→ **EXERCISES TO COMPLETE**:
a - In the excerpt on stereo visual odometry, at what frequency are the calibrated accelerometer and gyroscope measurements acquired?
b - Write out the passage from the excerpt on stereo visual odometry, starting at "In parallel, each" and ending at "the next section).".
c - Resume the excerpt on stereo visual odometry, picking up after its last sentence.

═════ SELECTED EXCERPT

We made the decision to use a photometric-based matching approach in selecting the KLT technique, instead of a descriptor-based matching approach. The first reason is that even if using descriptors might be more robust, it is computationally expensive especially when it is based on SURF or SIFT. On the other hand, there are detector/descriptor combinations such as FAST/BRIEF for instance which have lower level of robustness but offer a better computational cost. Nevertheless, descriptor-based approaches are a structurally heavy process as it requires the computation for each keypoint on each image.
The KLT technique considers local information derived from small search windows surrounding each of the interest points. It assumes a certain invariance which constrains template image analysis in time, space, and brightness. These conditions are fairly well guarantied, based on the non-highly dynamic nature of general space mission scenarios. Thus, in our approach after the image acquisition and rectification of the most recent stereo pair IcL and IcR, we only need to run the feature detector technique only on the previous left image IpL rather than on the 4 images of the two stereo pairs ({IpL, IpR} and {IcL, IcR}). For this operation, we use a GPU implementation of the keypoint detector known as “good features to track” (GFTT) [28]. The set of detected features in IpL forms the inter-frame reference keypoints for our stereo visual odometry.
Therefore, starting with this set of features as initial conditions, the KLT will search locally on IpR using a GPU implementation of pyramidal KLT [29]. This allows the combination of feature detection and stereo matching operations at the same time. A small filtering function discards wrong matches which do not validate epipolar and spatial constraints. This results in a consistent set of previous stereo matched feature pairs sp.
In parallel, each time, new images are captured, the main thread gets from the second thread, inertial measurements that were accumulated during the inter-frame. Calibrated accelerometer and gyroscope measurements are acquired at a frequency of 100 Hz and are given a timestamp before the gravity compensation stage. Individual timestamps and known transfer time delays enable us to synchronise inertial and visual data. By integrating inertial data, we obtain an inertial motion estimation matrix composed of R(qimu) and timu. Inertial data are then combined with the stereo pair set of feature sp in a IMU-assisted KLT scheme (detailed in the next section).

══════════
═════ DATA LISTING

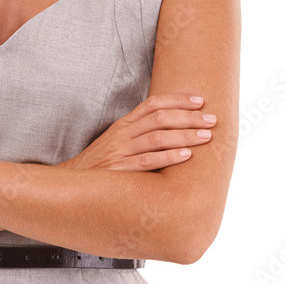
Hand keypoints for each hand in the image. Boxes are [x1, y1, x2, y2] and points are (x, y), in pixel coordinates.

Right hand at [56, 93, 215, 172]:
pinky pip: (148, 161)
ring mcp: (121, 152)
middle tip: (212, 120)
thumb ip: (139, 134)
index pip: (153, 104)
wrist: (72, 183)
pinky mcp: (120, 171)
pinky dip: (169, 157)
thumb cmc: (101, 165)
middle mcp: (123, 134)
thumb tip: (172, 128)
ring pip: (157, 138)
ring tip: (206, 136)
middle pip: (160, 118)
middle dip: (189, 117)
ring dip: (185, 135)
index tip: (201, 101)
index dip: (178, 100)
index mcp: (123, 125)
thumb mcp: (116, 142)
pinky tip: (186, 155)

══════════

→ **ACTIVITY ANSWERS**:
a - 100 Hz.

b -
In parallel, each time, new images are captured, the main thread gets from the second thread, inertial measurements that were accumulated during the inter-frame. Calibrated accelerometer and gyroscope measurements are acquired at a frequency of 100 Hz and are given a timestamp before the gravity compensation stage. Individual timestamps and known transfer time delays enable us to synchronise inertial and visual data. By integrating inertial data, we obtain an inertial motion estimation matrix composed of R(qimu) and timu. Inertial data are then combined with the stereo pair set of feature sp in a IMU-assisted KLT scheme (detailed in the next section).

c -
As a result, we obtain the set of inertial estimated features s*c. These serve as initial conditions in the GPU implementation of pyramidal KLT algorithm, to find the right candidates in the current stereo pair IcL and IcR. Epipolar and spatial constraints are checked, and the remaining candidates form a final set spc which consists of previous and inertial current 2D features. Once more, a number of operations are avoided as feature detection and temporal matching are associated. The final set of feature spc linking the 4 images is transferred to CPU memory as input to the motion estimation function. Visual motion estimation is computed by minimising re-projection errors between consecutive stereo pairs. Velocities are then calculated from the resulting visual motion estimation Rv and tv, and serve as initialisation for the integration step in the next inertial motion estimation stage. Rv and tv are accumulated in a global motion matrix Rtglobal memorising the full trajectory done by the intelligent navigation sensor.
In the presented stereo visual odometry pipeline, we take advantage of the photometric-based matching approach characteristics in order to minimise at best the number of operations. Compared to a classical descriptor-based approach which takes around 15 operations, the proposed structure enables us to significantly reduce the number of operations in the visual odometry pipeline to only 8 stages including the inertial data-related stages.
3.2 IMU-assisted KLT feature tracking
The singularity of our technique resides in the use of stereoscopic properties in order to combine visual and inertial data. Contrary to similar works [11, 12], which are based on homography 2D transform image operation, we use 3D geometry combined with the knowledge of inertial inter-frame pose (R(qimu) and timu) to predict the localisation in the current stereo frames of the previous initially detected and stereo matched features. Figure 3 summarises our idea and highlights five key steps:
Stereo matching The detected features are matched between right and left previous images giving a set sp={ppL(j), ppR(j)} of n correct stereo correspondences (\(j = 1, \ldots ,m\), m the number of points).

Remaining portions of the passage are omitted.